In a celebrated life, shades of gray

Confederate general Lee's private letters offer surprises, contradictions

July 29, 2007|David W. Blight

Reading the Man: A Portrait of Robert E. Lee Through His Private Letters
By Elizabeth Brown Pryor
Viking, 658 pp., illustrated, $29.95

In national memory Robert E. Lee won by losing. In Lost Cause tradition, the general who led the largest insurgency (treason by any legal definition) against the US government in American history, resulting in hundreds of thousands of deaths, became an icon of noble, Christian, infallible heroism and humble reconciliation. Even some Northern spokesmen eager to give the South control over race relations cherished Lee as a "great man -- great in defeat, well-nigh the highest type of human development," as Bostonian Charles Francis Adams II wrote in 1907 in a speech called "Lee's Centennial."

Elizabeth Pryor, a trained historian and former diplomat, delivers an unorthodox, critical, and engaging biography of Lee in "Reading the Man." Pryor selects some of Lee's thousands of letters and around them writes a topical, roughly chronological biography. She impressively captures Lee's character and personality, and seeks to understand "what constitutes heroism." Beyond battlefield bravery, the heroism remains illusive, but Pryor writes with a sure hand, informed by strong research, about Lee "the man."

Pryor claims to reject the debunking of mythology, although in the end she does just that. She exposes some of Lee's fateful mistakes as a general, especially at Gettysburg. She carves the mysticism away from Lee's decision to join his state, Virginia, and therefore the Confederacy, in 1861, rather than fulfill his oath to the US government. Pryor pulls the protective curtain away from Lee's views about slavery and race, revealing a conventional white supremacist and beleaguered slavemaster. The old creed in the Lost Cause catechism that Lee never fought for slavery crumbles in this book. And even Lee's vaunted postwar reconciliationist spirit, quite real in public ways, was privately just the opposite. Pryor judiciously chips away at the marble encasements around the real Lee.

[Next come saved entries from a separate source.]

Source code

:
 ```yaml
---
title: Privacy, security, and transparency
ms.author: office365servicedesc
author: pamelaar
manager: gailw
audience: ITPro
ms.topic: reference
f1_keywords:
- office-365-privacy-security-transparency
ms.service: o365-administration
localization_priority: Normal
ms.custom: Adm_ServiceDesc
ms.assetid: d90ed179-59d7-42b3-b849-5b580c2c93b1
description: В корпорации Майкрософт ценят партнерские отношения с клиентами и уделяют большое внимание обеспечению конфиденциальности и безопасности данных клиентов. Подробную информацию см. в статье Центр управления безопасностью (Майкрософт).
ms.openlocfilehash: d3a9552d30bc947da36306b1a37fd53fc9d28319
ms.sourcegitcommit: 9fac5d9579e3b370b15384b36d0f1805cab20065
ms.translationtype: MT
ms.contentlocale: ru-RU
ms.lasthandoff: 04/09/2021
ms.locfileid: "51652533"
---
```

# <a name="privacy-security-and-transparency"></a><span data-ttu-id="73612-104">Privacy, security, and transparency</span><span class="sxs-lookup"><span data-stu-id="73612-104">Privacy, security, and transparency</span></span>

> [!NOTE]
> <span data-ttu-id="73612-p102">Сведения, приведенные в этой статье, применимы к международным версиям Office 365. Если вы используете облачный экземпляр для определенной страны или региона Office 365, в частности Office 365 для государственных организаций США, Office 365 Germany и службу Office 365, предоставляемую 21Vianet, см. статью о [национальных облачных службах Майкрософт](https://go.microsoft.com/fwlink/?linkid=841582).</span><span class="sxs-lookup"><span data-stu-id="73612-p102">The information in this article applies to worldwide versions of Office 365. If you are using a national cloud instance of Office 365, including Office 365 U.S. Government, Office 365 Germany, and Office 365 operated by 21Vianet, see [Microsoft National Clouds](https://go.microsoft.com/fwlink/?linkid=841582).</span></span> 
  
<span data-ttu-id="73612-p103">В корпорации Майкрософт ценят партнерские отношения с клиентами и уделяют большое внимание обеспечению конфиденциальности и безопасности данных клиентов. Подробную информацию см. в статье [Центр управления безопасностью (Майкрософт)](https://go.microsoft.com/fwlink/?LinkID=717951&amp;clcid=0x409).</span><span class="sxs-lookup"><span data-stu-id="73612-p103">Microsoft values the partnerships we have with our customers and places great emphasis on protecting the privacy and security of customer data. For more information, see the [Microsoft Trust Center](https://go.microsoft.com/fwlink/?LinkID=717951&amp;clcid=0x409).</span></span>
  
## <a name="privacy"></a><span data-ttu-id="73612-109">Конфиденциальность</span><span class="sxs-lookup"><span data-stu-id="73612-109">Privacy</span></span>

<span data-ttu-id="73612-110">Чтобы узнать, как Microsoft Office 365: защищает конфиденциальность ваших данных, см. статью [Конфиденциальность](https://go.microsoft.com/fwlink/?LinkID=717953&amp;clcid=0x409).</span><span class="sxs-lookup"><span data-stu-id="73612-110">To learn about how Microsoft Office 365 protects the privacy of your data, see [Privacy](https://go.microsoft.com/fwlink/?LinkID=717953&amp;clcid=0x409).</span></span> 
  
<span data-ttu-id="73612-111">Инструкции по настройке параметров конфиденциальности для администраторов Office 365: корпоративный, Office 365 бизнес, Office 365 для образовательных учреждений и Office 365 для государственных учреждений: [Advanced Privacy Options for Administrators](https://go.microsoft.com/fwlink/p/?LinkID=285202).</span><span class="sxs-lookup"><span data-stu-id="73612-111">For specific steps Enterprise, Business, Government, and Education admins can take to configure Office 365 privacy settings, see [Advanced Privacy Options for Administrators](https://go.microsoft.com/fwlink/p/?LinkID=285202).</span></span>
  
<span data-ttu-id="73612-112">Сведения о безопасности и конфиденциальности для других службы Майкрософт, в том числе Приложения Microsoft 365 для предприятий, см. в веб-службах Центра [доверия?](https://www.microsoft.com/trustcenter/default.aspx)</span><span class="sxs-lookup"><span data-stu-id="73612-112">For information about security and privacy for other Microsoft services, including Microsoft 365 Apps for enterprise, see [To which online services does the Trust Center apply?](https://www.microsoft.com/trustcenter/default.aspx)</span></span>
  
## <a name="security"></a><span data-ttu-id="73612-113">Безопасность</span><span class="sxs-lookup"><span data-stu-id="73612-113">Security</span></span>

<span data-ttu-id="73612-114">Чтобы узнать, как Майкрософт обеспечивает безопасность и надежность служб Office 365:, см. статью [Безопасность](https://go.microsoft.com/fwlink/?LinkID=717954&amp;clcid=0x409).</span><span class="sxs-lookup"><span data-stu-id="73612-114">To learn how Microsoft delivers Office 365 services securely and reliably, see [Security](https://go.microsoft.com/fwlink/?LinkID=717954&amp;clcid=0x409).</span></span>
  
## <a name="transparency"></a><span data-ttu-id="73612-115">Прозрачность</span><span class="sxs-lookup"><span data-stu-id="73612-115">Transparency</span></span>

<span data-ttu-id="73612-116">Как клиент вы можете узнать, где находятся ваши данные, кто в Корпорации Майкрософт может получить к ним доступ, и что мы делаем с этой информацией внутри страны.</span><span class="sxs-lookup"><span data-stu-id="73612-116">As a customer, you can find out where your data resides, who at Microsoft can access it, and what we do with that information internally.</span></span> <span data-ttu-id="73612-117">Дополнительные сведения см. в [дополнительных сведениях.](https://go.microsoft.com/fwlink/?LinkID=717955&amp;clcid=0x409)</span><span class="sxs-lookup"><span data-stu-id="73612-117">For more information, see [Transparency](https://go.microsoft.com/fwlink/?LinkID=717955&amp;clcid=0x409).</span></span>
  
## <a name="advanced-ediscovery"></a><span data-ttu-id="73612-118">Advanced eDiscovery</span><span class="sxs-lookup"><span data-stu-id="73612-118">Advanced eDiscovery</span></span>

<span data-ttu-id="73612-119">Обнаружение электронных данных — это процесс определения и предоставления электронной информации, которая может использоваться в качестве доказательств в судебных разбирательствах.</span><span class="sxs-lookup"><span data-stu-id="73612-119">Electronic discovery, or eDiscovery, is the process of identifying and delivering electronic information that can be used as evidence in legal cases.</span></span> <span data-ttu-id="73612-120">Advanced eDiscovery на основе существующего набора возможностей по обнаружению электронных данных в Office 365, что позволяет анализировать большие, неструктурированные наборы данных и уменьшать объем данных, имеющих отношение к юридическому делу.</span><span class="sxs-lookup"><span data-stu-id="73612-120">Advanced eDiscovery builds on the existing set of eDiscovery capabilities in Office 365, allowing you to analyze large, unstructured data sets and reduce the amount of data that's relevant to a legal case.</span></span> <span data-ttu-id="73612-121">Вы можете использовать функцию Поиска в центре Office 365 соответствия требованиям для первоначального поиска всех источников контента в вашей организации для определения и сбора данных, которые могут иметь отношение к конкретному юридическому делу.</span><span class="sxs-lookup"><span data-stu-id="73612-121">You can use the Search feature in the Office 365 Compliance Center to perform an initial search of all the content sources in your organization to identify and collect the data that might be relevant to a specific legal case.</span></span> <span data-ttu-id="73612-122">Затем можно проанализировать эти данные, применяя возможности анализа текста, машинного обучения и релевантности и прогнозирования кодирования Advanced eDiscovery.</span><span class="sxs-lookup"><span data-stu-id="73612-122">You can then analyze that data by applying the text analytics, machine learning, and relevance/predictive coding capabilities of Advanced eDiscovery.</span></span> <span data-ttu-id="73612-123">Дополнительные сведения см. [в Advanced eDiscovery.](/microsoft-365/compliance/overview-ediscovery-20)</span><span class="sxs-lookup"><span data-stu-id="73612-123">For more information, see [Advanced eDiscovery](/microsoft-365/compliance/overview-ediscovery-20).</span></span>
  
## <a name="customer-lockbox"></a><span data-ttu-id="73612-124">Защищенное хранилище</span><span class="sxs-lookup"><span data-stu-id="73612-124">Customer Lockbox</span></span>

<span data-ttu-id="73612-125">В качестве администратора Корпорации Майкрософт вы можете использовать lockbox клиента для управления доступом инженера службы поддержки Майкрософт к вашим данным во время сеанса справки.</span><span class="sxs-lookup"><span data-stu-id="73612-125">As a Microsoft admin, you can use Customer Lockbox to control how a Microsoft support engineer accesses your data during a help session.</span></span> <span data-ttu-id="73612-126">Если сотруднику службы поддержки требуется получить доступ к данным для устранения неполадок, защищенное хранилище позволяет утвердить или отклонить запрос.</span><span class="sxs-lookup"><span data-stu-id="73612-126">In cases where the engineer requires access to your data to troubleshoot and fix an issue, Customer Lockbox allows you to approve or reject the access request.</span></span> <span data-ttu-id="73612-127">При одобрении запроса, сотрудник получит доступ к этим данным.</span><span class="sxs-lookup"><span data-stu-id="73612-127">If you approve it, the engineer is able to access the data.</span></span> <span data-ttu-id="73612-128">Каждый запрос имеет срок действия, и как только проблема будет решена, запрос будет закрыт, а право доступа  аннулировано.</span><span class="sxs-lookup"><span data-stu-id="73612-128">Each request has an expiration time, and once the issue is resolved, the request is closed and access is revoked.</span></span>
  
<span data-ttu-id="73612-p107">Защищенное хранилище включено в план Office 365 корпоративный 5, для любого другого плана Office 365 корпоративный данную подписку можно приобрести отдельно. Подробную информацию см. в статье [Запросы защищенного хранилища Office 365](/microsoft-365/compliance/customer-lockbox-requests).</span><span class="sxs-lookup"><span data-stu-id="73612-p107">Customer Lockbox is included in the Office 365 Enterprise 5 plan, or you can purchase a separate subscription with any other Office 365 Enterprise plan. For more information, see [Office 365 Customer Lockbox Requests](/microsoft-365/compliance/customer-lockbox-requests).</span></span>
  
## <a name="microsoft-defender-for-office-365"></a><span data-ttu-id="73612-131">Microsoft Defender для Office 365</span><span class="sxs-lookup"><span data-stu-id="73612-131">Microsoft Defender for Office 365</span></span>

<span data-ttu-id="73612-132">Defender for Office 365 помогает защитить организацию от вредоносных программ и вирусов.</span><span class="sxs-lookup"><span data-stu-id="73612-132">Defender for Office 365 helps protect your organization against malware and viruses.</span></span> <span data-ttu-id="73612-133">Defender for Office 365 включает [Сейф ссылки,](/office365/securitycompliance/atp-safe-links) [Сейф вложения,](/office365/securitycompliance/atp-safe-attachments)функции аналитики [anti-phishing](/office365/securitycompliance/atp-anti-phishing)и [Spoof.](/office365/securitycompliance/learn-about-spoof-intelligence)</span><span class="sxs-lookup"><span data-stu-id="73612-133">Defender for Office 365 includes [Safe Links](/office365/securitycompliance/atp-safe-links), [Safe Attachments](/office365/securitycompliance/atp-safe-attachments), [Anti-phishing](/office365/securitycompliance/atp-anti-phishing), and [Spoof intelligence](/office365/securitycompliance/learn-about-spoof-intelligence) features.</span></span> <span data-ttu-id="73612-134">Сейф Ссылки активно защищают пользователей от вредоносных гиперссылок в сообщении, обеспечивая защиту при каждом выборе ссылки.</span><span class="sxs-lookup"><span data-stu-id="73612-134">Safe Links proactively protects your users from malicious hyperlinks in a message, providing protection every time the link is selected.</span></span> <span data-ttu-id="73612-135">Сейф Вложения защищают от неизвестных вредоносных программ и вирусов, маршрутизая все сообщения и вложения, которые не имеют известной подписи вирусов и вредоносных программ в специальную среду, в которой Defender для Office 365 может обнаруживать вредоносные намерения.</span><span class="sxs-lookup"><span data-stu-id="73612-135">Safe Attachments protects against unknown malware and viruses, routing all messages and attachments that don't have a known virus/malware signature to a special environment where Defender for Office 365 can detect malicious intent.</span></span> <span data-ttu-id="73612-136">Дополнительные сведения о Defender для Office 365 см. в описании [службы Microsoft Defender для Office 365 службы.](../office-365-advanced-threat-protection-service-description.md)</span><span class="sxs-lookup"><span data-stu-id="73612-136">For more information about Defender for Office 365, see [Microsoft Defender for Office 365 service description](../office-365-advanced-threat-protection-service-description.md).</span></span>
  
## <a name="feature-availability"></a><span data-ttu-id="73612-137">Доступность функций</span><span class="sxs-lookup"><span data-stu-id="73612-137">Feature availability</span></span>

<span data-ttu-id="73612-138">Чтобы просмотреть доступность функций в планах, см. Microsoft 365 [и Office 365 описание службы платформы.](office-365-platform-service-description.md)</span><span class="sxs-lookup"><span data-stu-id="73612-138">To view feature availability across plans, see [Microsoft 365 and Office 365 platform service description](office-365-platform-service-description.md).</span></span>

One can hardly count the number of cousins and other relatives Lee had in Virginia, and the author adroitly weaves these deep family ties into her story. Lee married into ownership of nearly 200 slaves. Pryor forthrightly confronts this side of Lee's life; he disliked slavery and found it a burden, but he was no "good" master, communicating badly with his slaves and considering them naturally indolent and incapable of freedom. He confronted an "epidemic of runaways" in the late 1850s and oversaw the brutal beating of one returned fugitive. Modern-day Lee lovers will cringe at some of Pryor's conclusions, rooted in strong evidence: Lee broke up families and "denied the slaves' humanity."